More importantly, there are specific compounds in this category that provide just that Direct exposure to OpenAI, xAI, SpaceX and Anduril nowbefore they become public.
These are not futures bets, derivatives or synthetic products. They are mutual funds with physical positions in these private companies, wrapped in publicly traded structures and available to any investor with a standard account.
For the first time, you don’t have to be Sequoia Capital or Andreessen Horowitz to join the class of founding shareholders of the hottest technology companies being created today.
The democratization of pre-IPO investing has arrived without much fanfare — which is precisely why most retail investors haven’t discovered it yet.
Bottom line
Artificial Intelligence is rapidly becoming the foundational technology of the coming economic era.
The companies that build the underlying models and the platforms and autonomous systems that power them are still largely private companies.

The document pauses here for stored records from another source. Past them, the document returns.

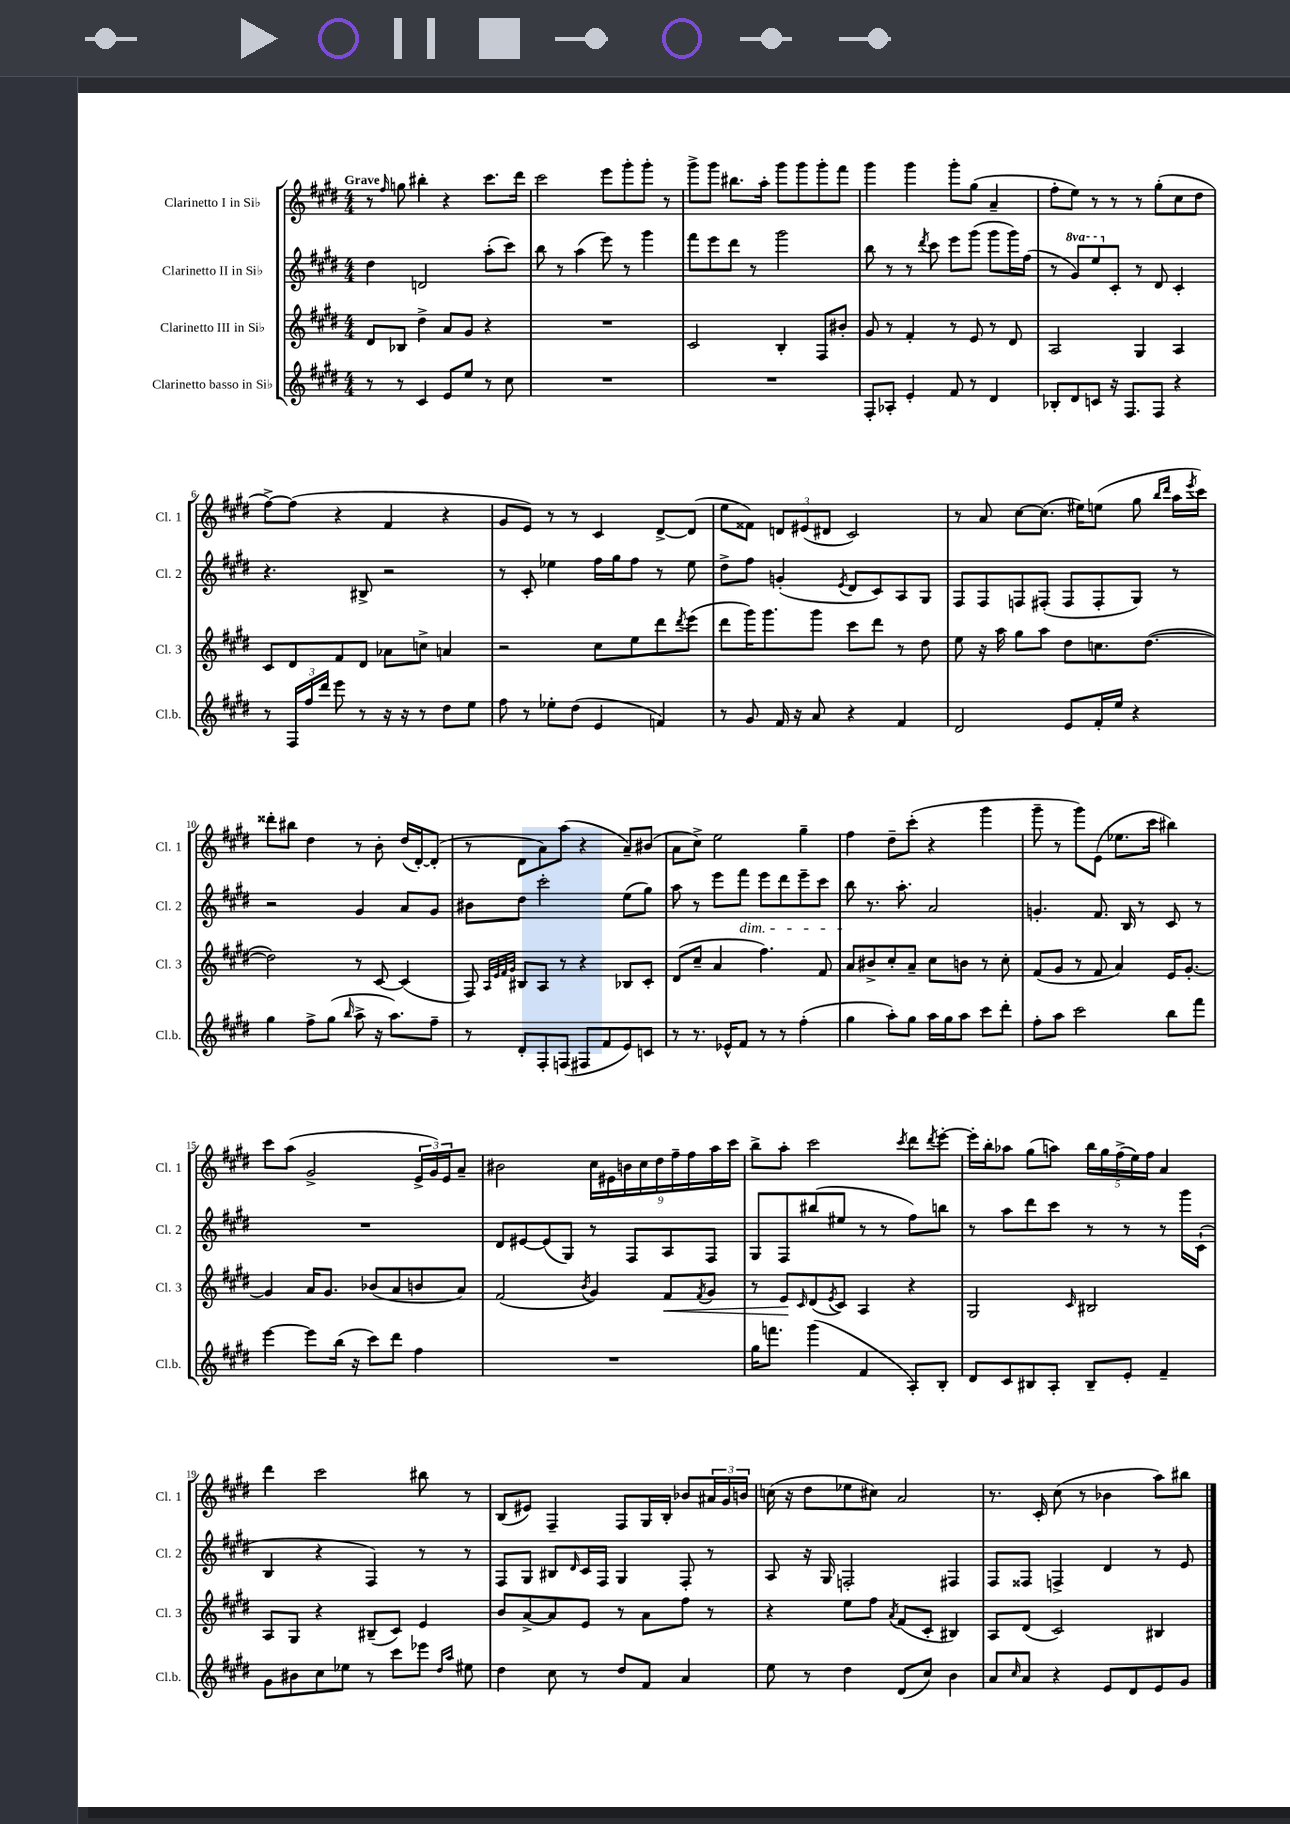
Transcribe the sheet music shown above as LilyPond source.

<<
\new StaffGroup <<
\new Staff = "s0" \with { instrumentName = "Clarinetto I in Sib" shortInstrumentName = "Cl. 1" } {
    \clef treble \key e \major \numericTimeSignature \time 4/4 \tempo "Grave"
    r8 \grace { fis''16 } g''8 bis''4-. r4 cis'''8. dis'''16 |
    cis'''2 e'''8 gis'''8-. gis'''8-. r8 |
    gis'''8-> gis'''8 bis''8. a''16-. gis'''8 gis'''8 gis'''8-. fis'''8 |
    gis'''4 gis'''4 gis'''8-. gis''8( a'4-- |
    fis''8-. e''8) r8 r8 r8 gis''8-.( cis''8 dis''8 |
    fis''8~->) fis''8( r4 fis'4 r4 |
    gis'8 e'8) r8 r8 cis'4 dis'8~-> dis'8( |
    e''8 fisis'8) \tuplet 3/2 { d'8 eis'8( dis'8 } cis'2) |
    r8 a'8 cis''8~ cis''8.( eis''16) e''8( gis''8 \grace { b''16 dis'''16 } a''16 \acciaccatura { e'''8 } cis'''16) |
    disis'''8-. bis''8 dis''4 r8 b'8-. dis''16( dis'16~-.) dis'8-.( |
    r8 dis'8 a'8) a''8( r4 a'8--) bis'8( |
    a'8 cis''8->) e''2 gis''4-- |
    fis''4 dis''8-- cis'''8-.( r4 gis'''4 |
    gis'''8-- r8 gis'''8) e'8( ees''8. cis'''16 bis''4) |
    cis'''8 a''8( gis'2-> \tuplet 3/2 { e'16-> gis'16) e'16 } a'8-- |
    bis'2 \tuplet 9/8 { cis''16 eis'16 b'16 cis''16 dis''16 fis''16-- fis''16 a''16 cis'''16 } |
    b''8-> a''8-. cis'''2 \acciaccatura { cis'''8 } dis'''8 \acciaccatura { dis'''8 } e'''8~-. |
    e'''16-. b''16-. aes''8 gis''8( a''8) \tuplet 5/4 { b''16 gis''16 fis''16->( e''16) fis''16 } a'4 |
    dis'''4 cis'''2 bis''8 r8 |
    b8( eis'8) fis4-- fis8 gis16 b16-. bes'8 \tuplet 3/2 { ais'16 gis'16 b'16 } |
    c''16( r16 dis''8 ees''8 cis''8) a'2 |
    r8. cis'16-. cis''8( r8 bes'4 a''8) bis''8 \bar "|." |
}
\new Staff = "s1" \with { instrumentName = "Clarinetto II in Sib" shortInstrumentName = "Cl. 2" } {
    \clef treble \key e \major \numericTimeSignature \time 4/4 \set Staff.ottavationMarkups = #ottavation-simple-ordinals
    dis''4 d'2 a''8-.( cis'''8) |
    b''8 r8 a''4( e'''8) r8 gis'''4 |
    fis'''8 e'''8 dis'''8 r8 gis'''2 |
    b''8 r8 r8 \acciaccatura { dis'''8 } cis'''8 e'''8 gis'''8( gis'''8 gis'''16) fis''16( |
    r8 \ottava #1 gis''8) e'''8 \ottava #0 cis'8-. r8 dis'8 cis'4-. |
    r4. bis8-> r2 |
    r8 cis'8-. ees''4 fis''16 gis''16 fis''8 r8 ees''8 |
    dis''8-> fis''8 g'4-.( \acciaccatura { e'8 } dis'8 cis'8) a8 gis8 |
    fis8 fis8 f8 fis8-.( fis8 fis8-. gis8) r8 |
    r2 gis'4 a'8 gis'8 |
    bis'8 dis''8 cis'''2-. e''8( gis''8) |
    a''8 r8 e'''8 fis'''8\dim e'''8 dis'''8 e'''8-- cis'''8 |
    b''8\! r8. a''8.-. a'2 |
    g'4.-. fis'8. b16 r8 cis'8 r8 |
    R1 |
    dis'8 eis'8~ eis'8( gis8) r8 fis8 a8 fis8 |
    gis8 fis8 bis''8( eis''8 r8 r8 fis''8) b''8 |
    r8 a''8 dis'''8 cis'''8 r8 r8 r8 gis'''16 cis'16-!( |
    b4 r4 fis4) r8 r8 |
    fis8 gis8 bis8 \grace { dis'16 } cis'16 fis16 gis4 fis8-. r8 |
    a8 r16 gis16 f2-. fis4 |
    fis8 fisis8 f4-> dis'4 r8 e'8 \bar "|." |
}
\new Staff = "s2" \with { instrumentName = "Clarinetto III in Sib" shortInstrumentName = "Cl. 3" } {
    \clef treble \key e \major \numericTimeSignature \time 4/4
    dis'8 bes8 dis''4-> a'8 gis'8 r4 |
    R1 |
    cis'2 b4-. fis8 bis'8-. |
    gis'8 r8 fis'4-. r8 e'8 r8 dis'8 |
    a2 gis4 a4 |
    cis'8 dis'8 fis'8 dis'8 aes'8 c''8-> a'4 |
    r2 cis''8 e''8 dis'''8 \acciaccatura { dis'''8 } e'''8( |
    dis'''8 gis'''16) gis'''8. gis'''8 cis'''8 dis'''8 r8 dis''8 |
    e''8 r16 a''16 gis''8 a''8 dis''8 c''8. dis''8.~( |
    dis''2) r8 cis'8~ cis'4( |
    fis8) \grace { a32 e'32 fis'32 gis'32 } bis8 a8 r8 r4 bes8 cis'8-. |
    dis'8( cis''8-- a'4 fis''4.) fis'8 |
    a'8 bis'8-> cis''8-. a'8-- cis''8 b'8 r8 cis''8-. |
    fis'8( gis'8 r8 fis'8 a'4) e'16 gis'8.~-. |
    gis'4 a'16 gis'8. bes'8( a'8 b'8 a'8) |
    fis'2( \acciaccatura { b'8 } gis'4) fis'8\< \acciaccatura { fis'8 } gis'8 |
    r8 e'8\! \grace { cis'16 } dis'8( \acciaccatura { e'8 } cis'8) a4 r4 |
    gis2 \grace { cis'16 } bis2 |
    a8 gis8 r4 bis8--( cis'8) e'4 |
    b'8 a'8~-> a'8 e'8 r8 a'8 fis''8 r8 |
    r4 e''8 fis''8 \acciaccatura { a'8 } fis'8( cis'8-. bis4) |
    a8 dis'8( cis'2) bis4 \bar "|." |
}
\new Staff = "s3" \with { instrumentName = "Clarinetto basso in Sib" shortInstrumentName = "Cl.b." } {
    \clef treble \key e \major \numericTimeSignature \time 4/4
    r8 r8 cis'4 e'8 e''8 r8 cis''8 |
    R1 |
    R1 |
    fis8-. aes8-. e'4-. fis'8 r8 dis'4 |
    bes8-. dis'8 c'8 r16 fis8. fis8 r4 |
    r8 \tuplet 3/2 { fis16 fis''16 dis'''16 } e'''8 r8 r16 r16 r8 dis''8 e''8 |
    fis''8 r8 ees''8-. dis''8( e'4 f'4) |
    r8 gis'8 fis'16 r16 a'8 r4 fis'4 |
    dis'2 e'8 fis'16-. e''16 r4 |
    gis''4 fis''8-> gis''8( \grace { b''16 } a''8-> r16 a''8.) fis''8-- |
    r8 dis'8-. fis8-. f8( fis8 fis'8 e'8) c'8 |
    r8 r8. ees'16-^ fis'8 r8 r8 fis''4-.( |
    gis''4 a''8-.) gis''8 a''16 gis''16 a''8 cis'''8 dis'''8-. |
    fis''8-. a''8 cis'''2 b''8 fis'''8 |
    e'''4~ e'''8 b''16( r16 cis'''8) dis'''8 fis''4 |
    R1 |
    gis''16 f'''8. gis'''4( fis'4 a8-.) b8-. |
    dis'8 cis'8 bis8 a8-. bis8-- e'8-. fis'4-- |
    gis'8 bis'8 cis''8 ees''8 r8 cis'''8 ees'''8 \grace { dis''16 a''16 } eis''8 |
    dis''4 cis''8 r8 dis''8 fis'8 a'4 |
    e''8 r8 dis''4 dis'8( cis''8) b'4 |
    a'8 \grace { cis''16 } a'8 r4 e'8 dis'8 e'8 gis'8 \bar "|." |
}
>>
>>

But this window is closing quickly.
The venture capitalists who bet on these companies early are preparing to cash out at valuations that will make them unimaginably rich. And the founders are about to see their net worth go vertical.
For the first time, ordinary investors had a legitimate way to stand on their side.
Before the IPO circus arrives, institutional allotments are talked about, and the opening ceremony happens without you.
The AI Bonanza IPO of 2026 is the financial story of the decade. Bloomberg makes one thing clear: This is not a “wait and see” moment. The right time to get the position is before Index funds are forced to act — and then not.
If you want to get involved before these IPOs happen – and before billions in forced buyouts distort prices – you should do so. See this.
I’ve just prepared an entire presentation on this topic, including an in-depth analysis of each vehicle, the risks each investor needs to understand, and our specific recommendations.